D/S: David Robert Mitchell. P: Rebecca Green, Laura D. Smith, David Robert Mitchell, David Kaplan, Erik Rommesmo. Cast: Maika Monroe, Keir Gilchrist, Daniel Zovatto, Jake Weary, Olivia Luccardi, Lili Sepe. UK dist (Blu-ray/DVD): ICON Entertainment.
All hail David Robert Mitchell, little-known director of this brilliant, heart-stopping horror gem. It Follows is only his second feature (the first being a coming-of-age drama, 2010’s The Myth of the American Sleepover), but by God this guy knows what he’s doing. Not since Hideo Nakata’s Ring (1998) have scenes of such soul-freezing terror been captured on film. (You may find it prudent to have a hypo of adrenaline to hand, should you wish to make it through your viewing alive.) Perhaps the best thing about It Follows is its beautiful simplicity. Its core concept can be traced back to M.R. James’s “Casting the Runes” (and, of course, its 1957 film adaptation, Night of the Demon), a notion profitably exploited since by the aforementioned Ring cycle and, I suppose, the Final Destination films: that of a demon or ghost inexorably pursuing its victims to the bitter end, having tagged them for destruction through some ‘orrible curse.
For It Follows, Mitchell has pared down the concept to its starkest essentials. We never know what the spectre is, or why it does what it does, for certain. All we do know is that it’s a form of supernatural STD, passed from one victim to the next through the sexual act. Our heroine, Jay (Maika Monroe), is a sweet, girl-next-door teen with, it turns out, spectacularly poor taste in men. When she finally decides to sleep with her boyfriend (Jake Weary), she finds herself abruptly chloroformed and tied to a chair in an empty warehouse. There he explains her fate: he has passed on his curse to her (as it was passed on to him), buying some time from the evil spirit that’s after him. It can look like anybody – a nude girl, a seven-foot giant, even a close family member. Whatever helps it get to you quickest. From now on, he explains, Jay must remain ever-vigilant. She’ll see it, somewhere close, wherever she goes: walking towards her, eyes fixed on hers, getting closer every time. Crucially, it’s always walking – so if you can manage to keep ahead of it, you can keep yourself alive, at least for a while. To give her some additional headway, she should find some guy – any guy – to screw, ASAP. That will shift the spectre’s attention to the latest target, giving her some time to regroup. But once it’s found and killed that victim, it will return its focus back to her. And once it’s killed her, it’ll start dogging her boyfriend again. So it’s in everyone’s interests for her to sharpen up her survival instincts, pronto…
What a film! Mitchell keeps the nature of the pursuing force darkly ambiguous, though we’re left in little doubt that the thing is deadly – and very, very nasty. (We see one of its victims hideously mangled on the beach; knees really weren’t meant to bend that way.) Mitchell’s style is an elegant blend of John Carpenter and Stanley Kubrick, favouring clinically precise, symmetrical compositions, with a lot of medium and long-shots to draw our eye to the surroundings – reserving up-close-and-personal stuff for the big horror payoffs.

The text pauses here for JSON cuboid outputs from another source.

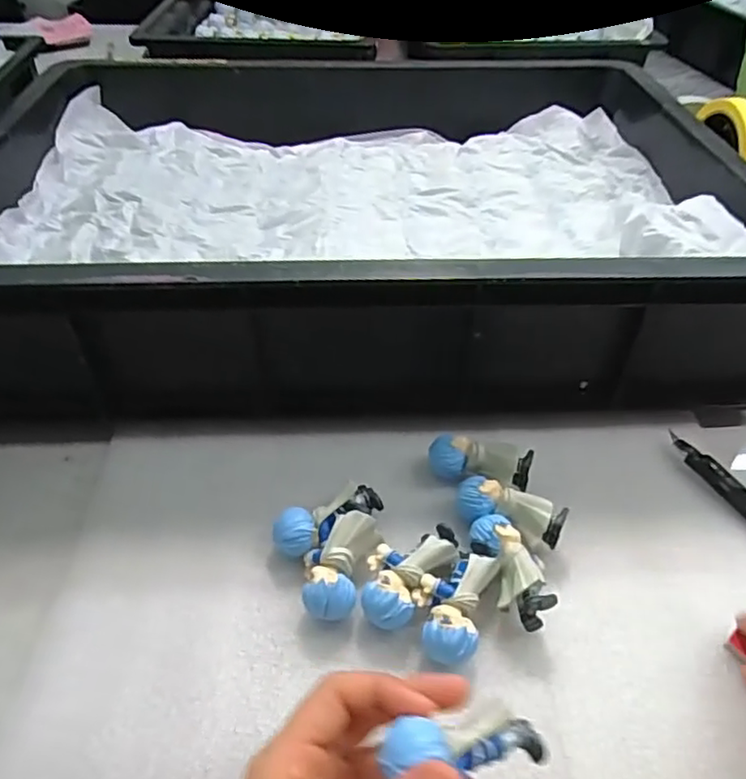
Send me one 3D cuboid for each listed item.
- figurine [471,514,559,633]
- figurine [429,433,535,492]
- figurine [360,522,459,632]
[{"bbox_3d":[0.072,0.098,0.336,0.027,0.034,0.057,-9,45,-10],"label":"figurine"},{"bbox_3d":[0.066,0.047,0.386,0.061,0.028,0.023,14,46,13],"label":"figurine"},{"bbox_3d":[0.017,0.100,0.337,0.036,0.031,0.064,31,52,27],"label":"figurine"}]

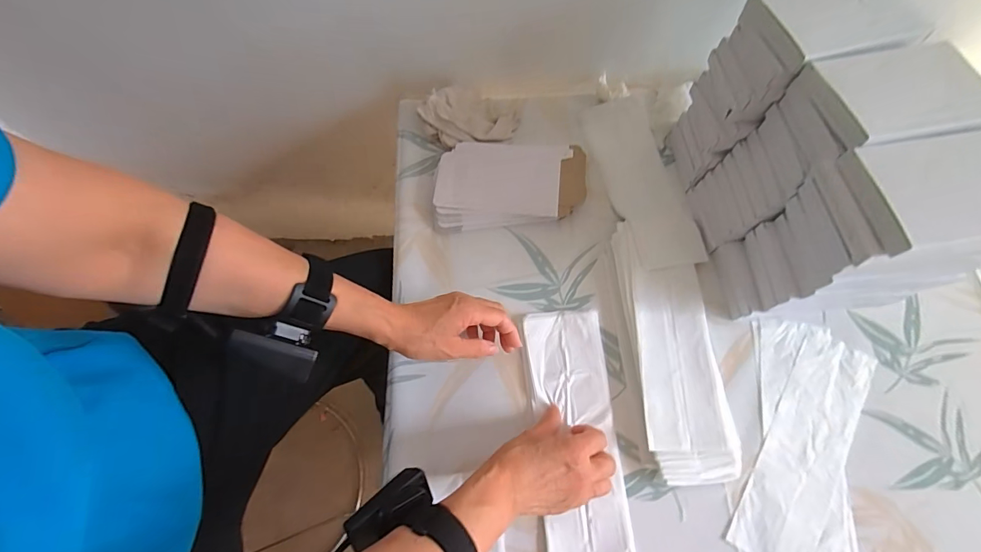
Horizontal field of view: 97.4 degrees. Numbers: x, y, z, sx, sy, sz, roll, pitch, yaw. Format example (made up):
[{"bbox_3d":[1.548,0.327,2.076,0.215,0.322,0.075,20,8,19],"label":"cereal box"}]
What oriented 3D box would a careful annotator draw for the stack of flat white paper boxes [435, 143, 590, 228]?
[{"bbox_3d":[0.025,-0.123,0.553,0.188,0.020,0.115,-4,69,0],"label":"stack of flat white paper boxes"}]

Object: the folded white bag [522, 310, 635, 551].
[{"bbox_3d":[0.088,0.159,0.447,0.085,0.010,0.250,-5,68,0],"label":"folded white bag"}]

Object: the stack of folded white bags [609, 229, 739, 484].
[{"bbox_3d":[0.199,0.077,0.474,0.087,0.020,0.271,-4,69,1],"label":"stack of folded white bags"}]

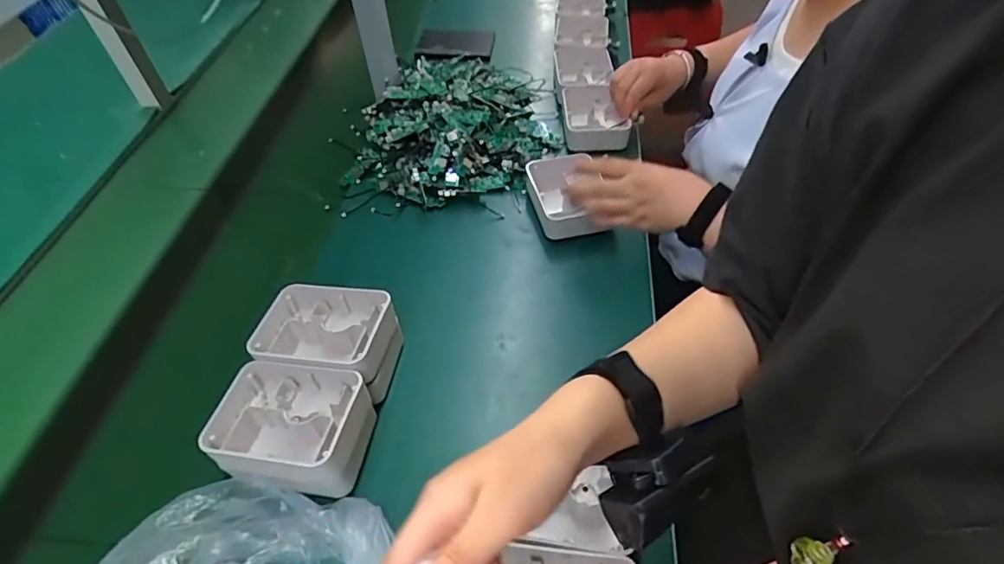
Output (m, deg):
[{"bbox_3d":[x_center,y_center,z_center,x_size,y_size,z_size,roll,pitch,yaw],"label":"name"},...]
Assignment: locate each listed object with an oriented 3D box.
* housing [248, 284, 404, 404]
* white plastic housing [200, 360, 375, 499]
[{"bbox_3d":[-0.182,0.069,0.588,0.136,0.091,0.099,7,52,9],"label":"housing"},{"bbox_3d":[-0.198,0.141,0.513,0.131,0.074,0.104,5,51,8],"label":"white plastic housing"}]

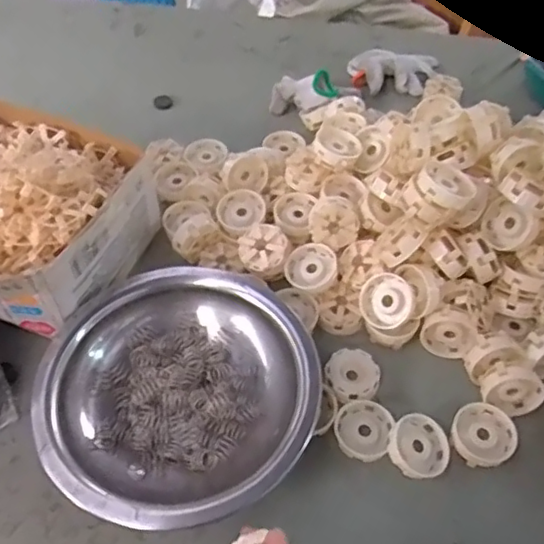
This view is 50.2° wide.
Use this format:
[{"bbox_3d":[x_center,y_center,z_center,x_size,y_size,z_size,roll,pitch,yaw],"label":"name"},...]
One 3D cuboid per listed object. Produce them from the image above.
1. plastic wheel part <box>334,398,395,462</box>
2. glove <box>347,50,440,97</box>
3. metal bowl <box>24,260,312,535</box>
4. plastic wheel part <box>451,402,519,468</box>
[{"bbox_3d":[0.106,0.177,0.662,0.063,0.019,0.068,0,53,0],"label":"plastic wheel part"},{"bbox_3d":[0.239,-0.368,1.085,0.179,0.048,0.101,-7,53,-6],"label":"glove"},{"bbox_3d":[-0.108,0.129,0.670,0.295,0.067,0.309,0,53,0],"label":"metal bowl"},{"bbox_3d":[0.238,0.184,0.657,0.067,0.022,0.067,0,53,0],"label":"plastic wheel part"}]

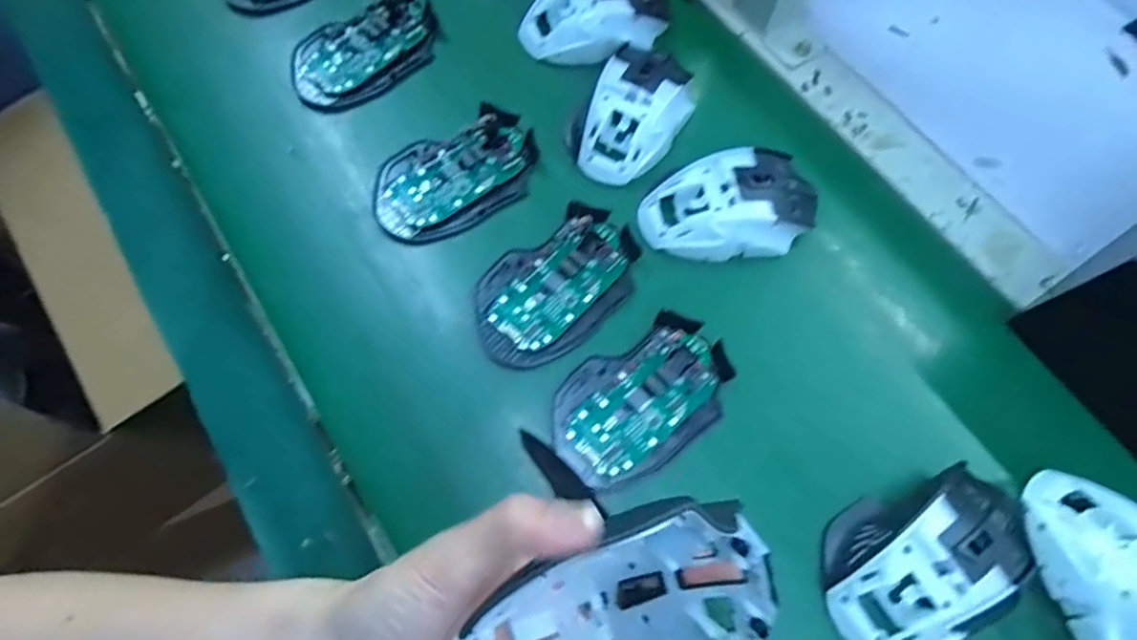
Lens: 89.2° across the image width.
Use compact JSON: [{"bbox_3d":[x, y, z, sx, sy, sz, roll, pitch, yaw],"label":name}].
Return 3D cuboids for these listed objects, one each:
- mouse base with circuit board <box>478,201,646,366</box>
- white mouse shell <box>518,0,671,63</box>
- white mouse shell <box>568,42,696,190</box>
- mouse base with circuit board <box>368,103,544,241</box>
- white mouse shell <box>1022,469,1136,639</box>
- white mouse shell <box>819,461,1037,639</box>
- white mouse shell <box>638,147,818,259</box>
[{"bbox_3d":[-0.007,-0.022,0.354,0.113,0.015,0.072,-41,76,-16],"label":"mouse base with circuit board"},{"bbox_3d":[0.022,-0.229,0.428,0.112,0.032,0.063,-21,71,-10],"label":"white mouse shell"},{"bbox_3d":[0.045,-0.145,0.394,0.063,0.029,0.102,33,71,10],"label":"white mouse shell"},{"bbox_3d":[-0.074,-0.098,0.381,0.112,0.020,0.073,-26,72,-12],"label":"mouse base with circuit board"},{"bbox_3d":[0.279,0.135,0.293,0.069,0.043,0.115,-16,70,-8],"label":"white mouse shell"},{"bbox_3d":[0.189,0.124,0.297,0.116,0.036,0.075,-22,71,-11],"label":"white mouse shell"},{"bbox_3d":[0.106,-0.073,0.370,0.112,0.035,0.063,-16,70,-9],"label":"white mouse shell"}]

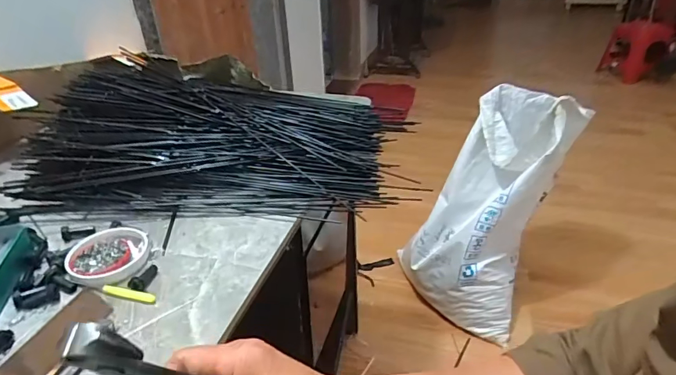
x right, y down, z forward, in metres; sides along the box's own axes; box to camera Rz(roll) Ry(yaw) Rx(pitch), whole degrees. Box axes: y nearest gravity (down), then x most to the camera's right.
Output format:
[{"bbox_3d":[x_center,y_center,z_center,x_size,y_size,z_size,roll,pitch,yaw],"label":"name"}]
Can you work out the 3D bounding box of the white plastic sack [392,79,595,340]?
[{"bbox_3d":[0.443,0.044,1.349,0.348,0.751,0.204,23,3,34],"label":"white plastic sack"}]

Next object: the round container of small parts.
[{"bbox_3d":[-0.276,0.082,0.537,0.090,0.013,0.092,-2,32,1],"label":"round container of small parts"}]

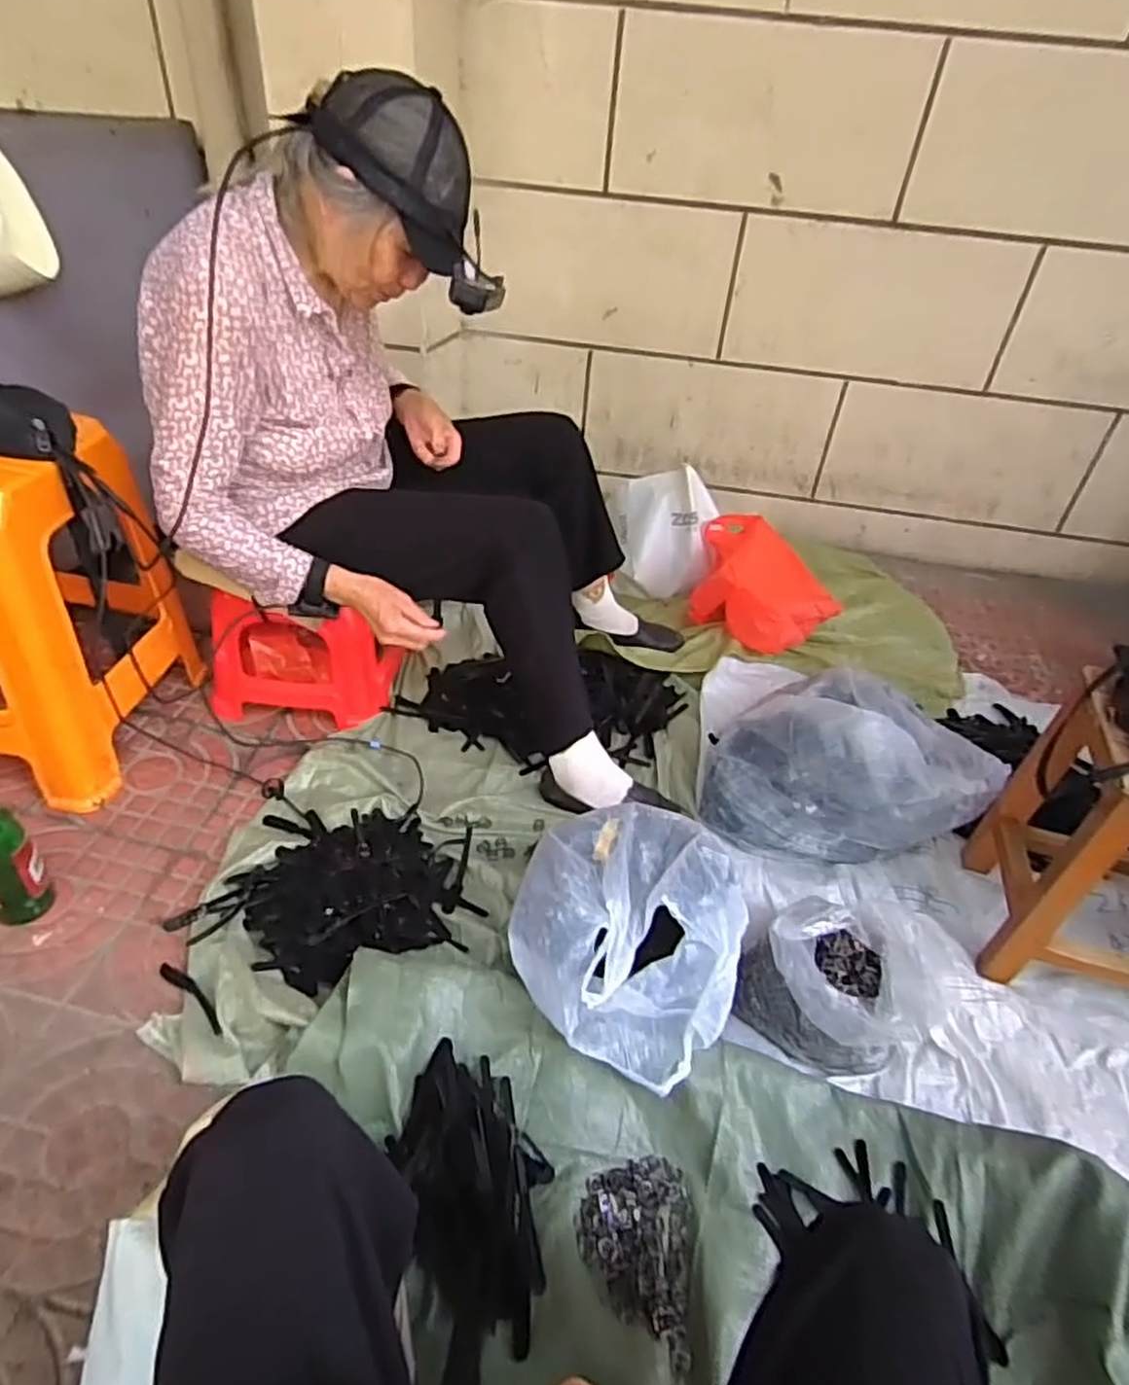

The suspense is often agonisingly acute. The camera is forever creeping slowly, slowly forwards, mirroring the shade’s remorseless approach. Backgrounds are charged with electric tension: who’s that walking towards us, right at the back of the frame – a harmless passerby, or something infinitely worse? Until the last moment, we’re never quite sure…and by then, it may be too late. Carpenter’s influence is especially apparent in the use of insistent, percussive, nerve-jangling synth cues (by Disasterpeace, a.k.a Richard Vreeland) in the scenes of pursuit; mention should also be made of the unusual care given to the teen characterisations, which may be the most likeably realistic since Halloween. We really, really want to see these kids survive. (And like Carpenter, Mitchell punctuates the action with clips from an all-night TV monster marathon, whose rubber-suited antagonists are contrasted with the unknown, nameless thing that’s after our heroes – and which, on occasion, offer an absurd Greek chorus to their grim ordeal.)
Technical credits are excellent across the board, with particular credit to cinematography (Mike Gioulakis) and music. The Disasterpeace score is exceptionally good, a mixture of retro-electronica and harsh white noise (the latter primarily for the attack scenes, but needling hints of it are dropped into the soundtrack, here and there, to maximise dread). Nor are scares the film’s only concern: Mitchell will often cut to small details – fingers caressing a flower; the careful arrangement of blades of grass, like roman numerals, on the heroine’s thigh – giving each a subtle, poetic charge. These quiet, thoughtful, throwaway interludes gradually accumulate, serving to draw out the tension even further – we can’t help but view them as the calm before the storm. Thanks to touches like this, It Follows succeeds not just as a relentless terror machine, but as a work of real cinema. It’s a class act all round. Find it, before it finds you.